Pig Hunting with Dogs

Pig dogs are usually large mixed breed dogs and are known to attack and kill cassowaries and other wildlife. In Queensland a hunter is permitted to use 3 hunting dogs and a pair of hunters up to 5 dogs. These dogs are required to be extremely well trained to track only pig scent however the sport is growing in popularity with inexperienced pig hunters.  Hunters use dogs in rainforest and many hunt at night which is a particularly vulnerable time for sleeping cassowaries which are diurnal (daytime) birds1. Unless exceptionally well trained, pig dogs will attack animals such as cassowaries, tree kangaroos and ground mammals as readily as they will a pig. The hunter's response may be to allow his dogs to kill the animal, to call them off or to shoot the animal so that the dogs do not waste valuable hunting time. Dogs trained well enough to ignore native fauna are likely to be the exception rather than the rule2. It has been estimated that recreational hunters kill 15-20% of the feral pig population in accessible areas annually3.  

Hunting pigs with dogs involves the dog flushing out the pig and chasing it until it is exhausted or cornered. When the pig has been ‘bailed up’ the hunter moves in to either shoot the pig at close range or kill it by stabbing in the heart with a knife (‘sticking’). If the hunter plans to stick the pig rather than shoot it, dogs are used to hold (‘lug’) the pig by the ears while it is being stabbed4.

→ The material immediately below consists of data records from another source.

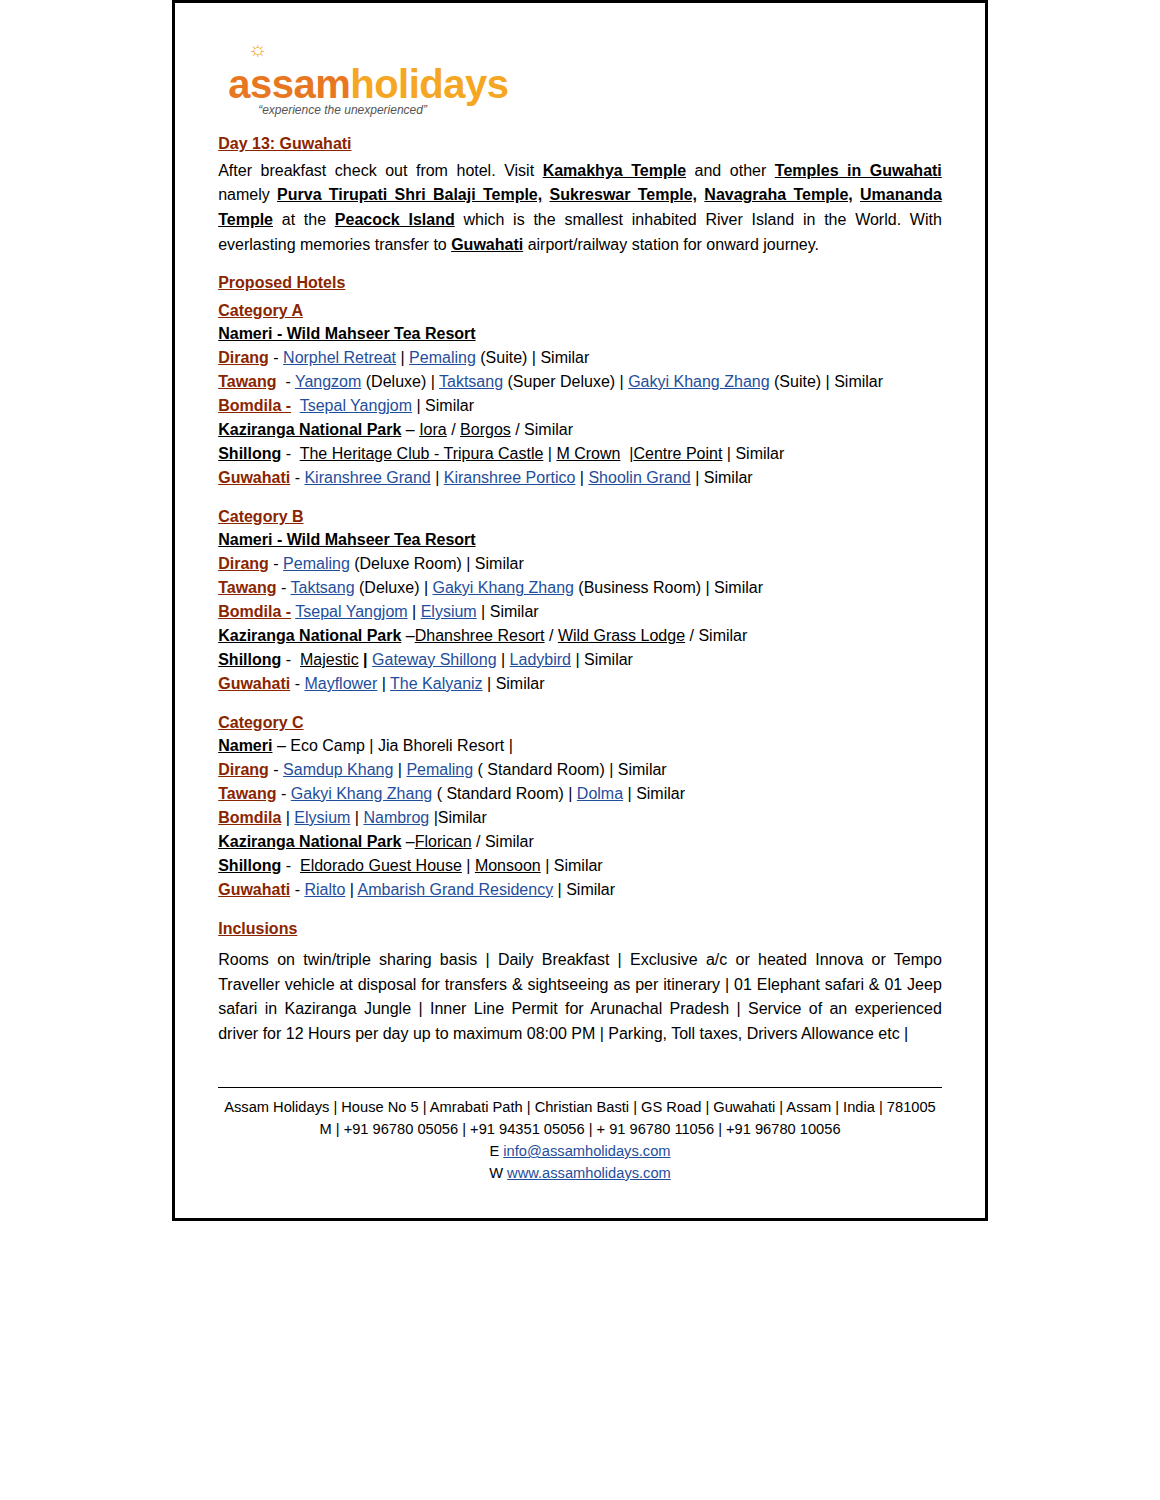☼
assam holidays
“experience the unexperienced”
Day 13: Guwahati
After breakfast check out from hotel. Visit Kamakhya Temple and other Temples in Guwahati namely Purva Tirupati Shri Balaji Temple, Sukreswar Temple, Navagraha Temple, Umananda Temple at the Peacock Island which is the smallest inhabited River Island in the World. With everlasting memories transfer to Guwahati airport/railway station for onward journey.
Proposed Hotels
Category A
Nameri - Wild Mahseer Tea Resort
Dirang - Norphel Retreat | Pemaling (Suite) | Similar
Tawang - Yangzom (Deluxe) | Taktsang (Super Deluxe) | Gakyi Khang Zhang (Suite) | Similar
Bomdila - Tsepal Yangjom | Similar
Kaziranga National Park – Iora / Borgos / Similar
Shillong - The Heritage Club - Tripura Castle | M Crown |Centre Point | Similar
Guwahati - Kiranshree Grand | Kiranshree Portico | Shoolin Grand | Similar
Category B
Nameri - Wild Mahseer Tea Resort
Dirang - Pemaling (Deluxe Room) | Similar
Tawang - Taktsang (Deluxe) | Gakyi Khang Zhang (Business Room) | Similar
Bomdila - Tsepal Yangjom | Elysium | Similar
Kaziranga National Park –Dhanshree Resort / Wild Grass Lodge / Similar
Shillong - Majestic | Gateway Shillong | Ladybird | Similar
Guwahati - Mayflower | The Kalyaniz | Similar
Category C
Nameri – Eco Camp | Jia Bhoreli Resort |
Dirang - Samdup Khang | Pemaling ( Standard Room) | Similar
Tawang - Gakyi Khang Zhang ( Standard Room) | Dolma | Similar
Bomdila | Elysium | Nambrog |Similar
Kaziranga National Park –Florican / Similar
Shillong - Eldorado Guest House | Monsoon | Similar
Guwahati - Rialto | Ambarish Grand Residency | Similar
Inclusions
Rooms on twin/triple sharing basis | Daily Breakfast | Exclusive a/c or heated Innova or Tempo Traveller vehicle at disposal for transfers & sightseeing as per itinerary | 01 Elephant safari & 01 Jeep safari in Kaziranga Jungle | Inner Line Permit for Arunachal Pradesh | Service of an experienced driver for 12 Hours per day up to maximum 08:00 PM | Parking, Toll taxes, Drivers Allowance etc |
Assam Holidays | House No 5 | Amrabati Path | Christian Basti | GS Road | Guwahati | Assam | India | 781005
M | +91 96780 05056 | +91 94351 05056 | + 91 96780 11056 | +91 96780 10056
E info@assamholidays.com
W www.assamholidays.com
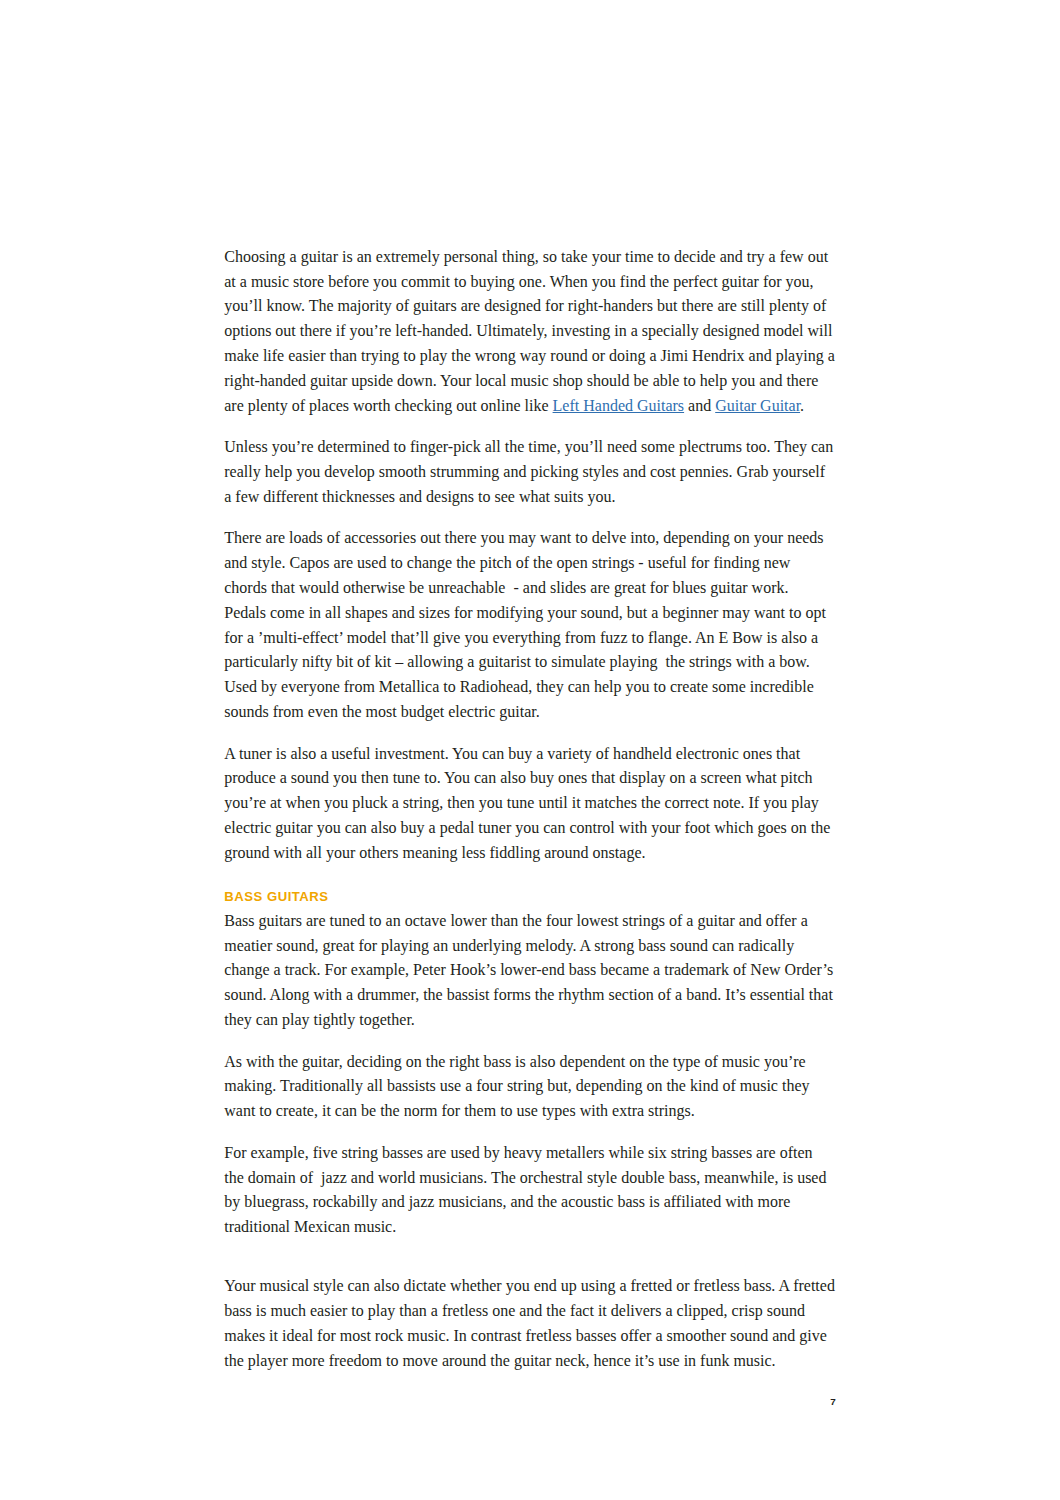Choosing a guitar is an extremely personal thing, so take your time to decide and try a few out at a music store before you commit to buying one. When you find the perfect guitar for you, you’ll know. The majority of guitars are designed for right-handers but there are still plenty of options out there if you’re left-handed. Ultimately, investing in a specially designed model will make life easier than trying to play the wrong way round or doing a Jimi Hendrix and playing a right-handed guitar upside down. Your local music shop should be able to help you and there are plenty of places worth checking out online like Left Handed Guitars and Guitar Guitar.
Unless you’re determined to finger-pick all the time, you’ll need some plectrums too. They can really help you develop smooth strumming and picking styles and cost pennies. Grab yourself a few different thicknesses and designs to see what suits you.
There are loads of accessories out there you may want to delve into, depending on your needs and style. Capos are used to change the pitch of the open strings - useful for finding new chords that would otherwise be unreachable - and slides are great for blues guitar work. Pedals come in all shapes and sizes for modifying your sound, but a beginner may want to opt for a ’multi-effect’ model that’ll give you everything from fuzz to flange. An E Bow is also a particularly nifty bit of kit – allowing a guitarist to simulate playing the strings with a bow. Used by everyone from Metallica to Radiohead, they can help you to create some incredible sounds from even the most budget electric guitar.
A tuner is also a useful investment. You can buy a variety of handheld electronic ones that produce a sound you then tune to. You can also buy ones that display on a screen what pitch you’re at when you pluck a string, then you tune until it matches the correct note. If you play electric guitar you can also buy a pedal tuner you can control with your foot which goes on the ground with all your others meaning less fiddling around onstage.
Bass Guitars
Bass guitars are tuned to an octave lower than the four lowest strings of a guitar and offer a meatier sound, great for playing an underlying melody. A strong bass sound can radically change a track. For example, Peter Hook’s lower-end bass became a trademark of New Order’s sound. Along with a drummer, the bassist forms the rhythm section of a band. It’s essential that they can play tightly together.
As with the guitar, deciding on the right bass is also dependent on the type of music you’re making. Traditionally all bassists use a four string but, depending on the kind of music they want to create, it can be the norm for them to use types with extra strings.
For example, five string basses are used by heavy metallers while six string basses are often the domain of jazz and world musicians. The orchestral style double bass, meanwhile, is used by bluegrass, rockabilly and jazz musicians, and the acoustic bass is affiliated with more traditional Mexican music.
Your musical style can also dictate whether you end up using a fretted or fretless bass. A fretted bass is much easier to play than a fretless one and the fact it delivers a clipped, crisp sound makes it ideal for most rock music. In contrast fretless basses offer a smoother sound and give the player more freedom to move around the guitar neck, hence it’s use in funk music.
7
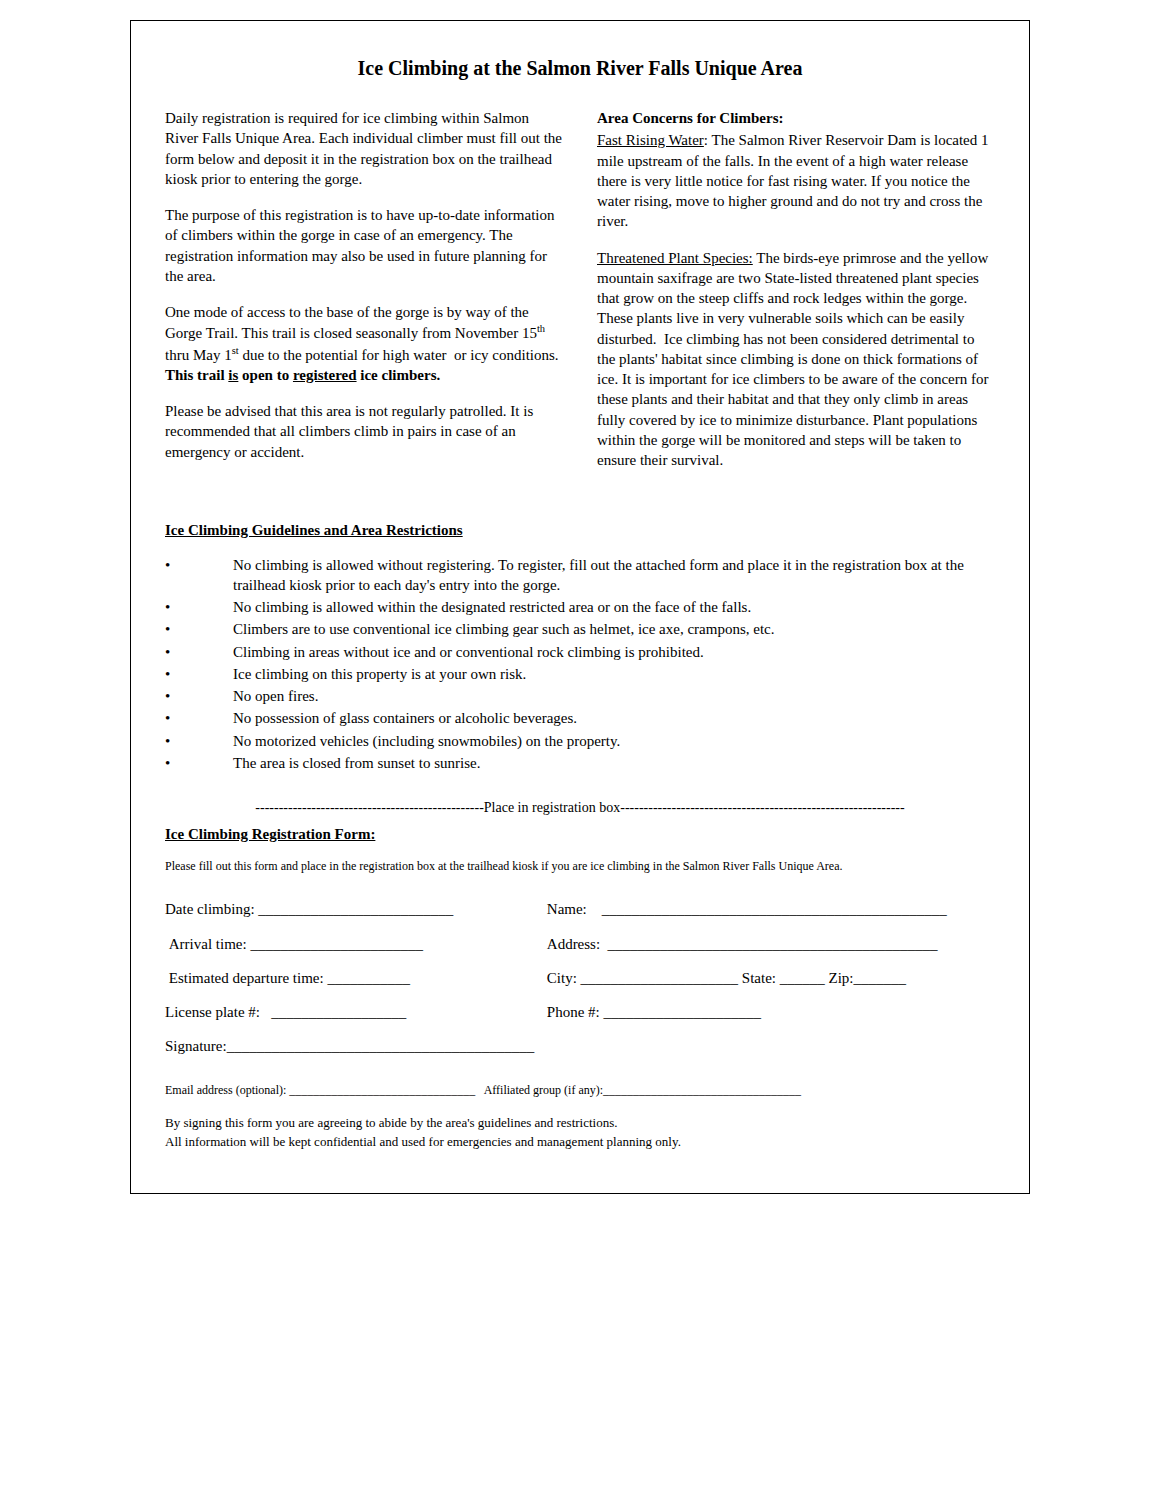Ice Climbing at the Salmon River Falls Unique Area
Daily registration is required for ice climbing within Salmon River Falls Unique Area. Each individual climber must fill out the form below and deposit it in the registration box on the trailhead kiosk prior to entering the gorge.
The purpose of this registration is to have up-to-date information of climbers within the gorge in case of an emergency. The registration information may also be used in future planning for the area.
One mode of access to the base of the gorge is by way of the Gorge Trail. This trail is closed seasonally from November 15th thru May 1st due to the potential for high water or icy conditions. This trail is open to registered ice climbers.
Please be advised that this area is not regularly patrolled. It is recommended that all climbers climb in pairs in case of an emergency or accident.
Area Concerns for Climbers:
Fast Rising Water: The Salmon River Reservoir Dam is located 1 mile upstream of the falls. In the event of a high water release there is very little notice for fast rising water. If you notice the water rising, move to higher ground and do not try and cross the river.
Threatened Plant Species: The birds-eye primrose and the yellow mountain saxifrage are two State-listed threatened plant species that grow on the steep cliffs and rock ledges within the gorge. These plants live in very vulnerable soils which can be easily disturbed. Ice climbing has not been considered detrimental to the plants' habitat since climbing is done on thick formations of ice. It is important for ice climbers to be aware of the concern for these plants and their habitat and that they only climb in areas fully covered by ice to minimize disturbance. Plant populations within the gorge will be monitored and steps will be taken to ensure their survival.
Ice Climbing Guidelines and Area Restrictions
No climbing is allowed without registering. To register, fill out the attached form and place it in the registration box at the trailhead kiosk prior to each day's entry into the gorge.
No climbing is allowed within the designated restricted area or on the face of the falls.
Climbers are to use conventional ice climbing gear such as helmet, ice axe, crampons, etc.
Climbing in areas without ice and or conventional rock climbing is prohibited.
Ice climbing on this property is at your own risk.
No open fires.
No possession of glass containers or alcoholic beverages.
No motorized vehicles (including snowmobiles) on the property.
The area is closed from sunset to sunrise.
-------------------------------------------------Place in registration box-------------------------------------------------------------
Ice Climbing Registration Form:
Please fill out this form and place in the registration box at the trailhead kiosk if you are ice climbing in the Salmon River Falls Unique Area.
| Date climbing: __________________________ | Name: ______________________________________________ |
| Arrival time: _______________________ | Address: ____________________________________________ |
| Estimated departure time: ___________ | City: _____________________ State: ______ Zip:_______ |
| License plate #: __________________ | Phone #: _____________________ |
| Signature:_________________________________________ |
Email address (optional): _______________________________ Affiliated group (if any):_________________________________
By signing this form you are agreeing to abide by the area's guidelines and restrictions.
All information will be kept confidential and used for emergencies and management planning only.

The use of recreational hunters to control pig numbers is seldom effective they kill only a small percentage of the population, disperse pigs through regular disturbance and hunt on relatively small, easily accessible areas. Hunters have also been known to take actions that are in direct opposition to effective pig control to ensure their sport in future seasons5 . The use of dogs to hunt pigs, either to flush them out of shelter, or to chase and catch them has been criticized by animal welfare groups, but is currently legal throughout Queensland. The success of dogs capturing pigs has been studied and results show that solitary pigs are caught on 90% of the occasions when chased 6, when groups of pigs are encountered only one is usually caught and only about 70% of those chased are caught7. Another risk associated with using dogs is them becoming lost and their subsequently becoming ‘feral’, preying on stock and native animals.

References
1 Bentrupperbaumer, J.M. (1998) Reciprocal ecosystem impact and behavioural interactions between cassowaries, Casuarius casuarius, and Humans, Homo sapiens. PhD Thesis, James Cook University.
2 Pavlov, P.M., Crome, F.H.J and Moore, L.A. Feral Pigs, Rainforest Conservation and Exotic Disease in North Queensland Wildlife Research 19(2) 179 – 193, 1992.
3 Tisdell, C.A. 1982 Wild Pigs: Environmental Pest or Economic Resource? Pergamon Press, Sydney.
5 McGaw, C.C and Mitchell, J. Feral Pigs in Queensland.  Pest Status Review Series -Land   Management. https://www.daf.qld.gov.au/ Published by the Department of Natural Resources and Mines, Qld.
6 Caley, P. 1993 The ecology and management of feral pigs in the wet-dry tropics of the Northern Territory. Unpublished M.App.Sc. thesis, University of Canberra.
7 Oliver, A.J., Marsack, P.R., Mawson, P.R., Coyle, P.H., Spencer, R.D., and Dean, K.R. 1992 Species management plan for feral pigs. Agricultural Protection Board, Perth, Western Australia.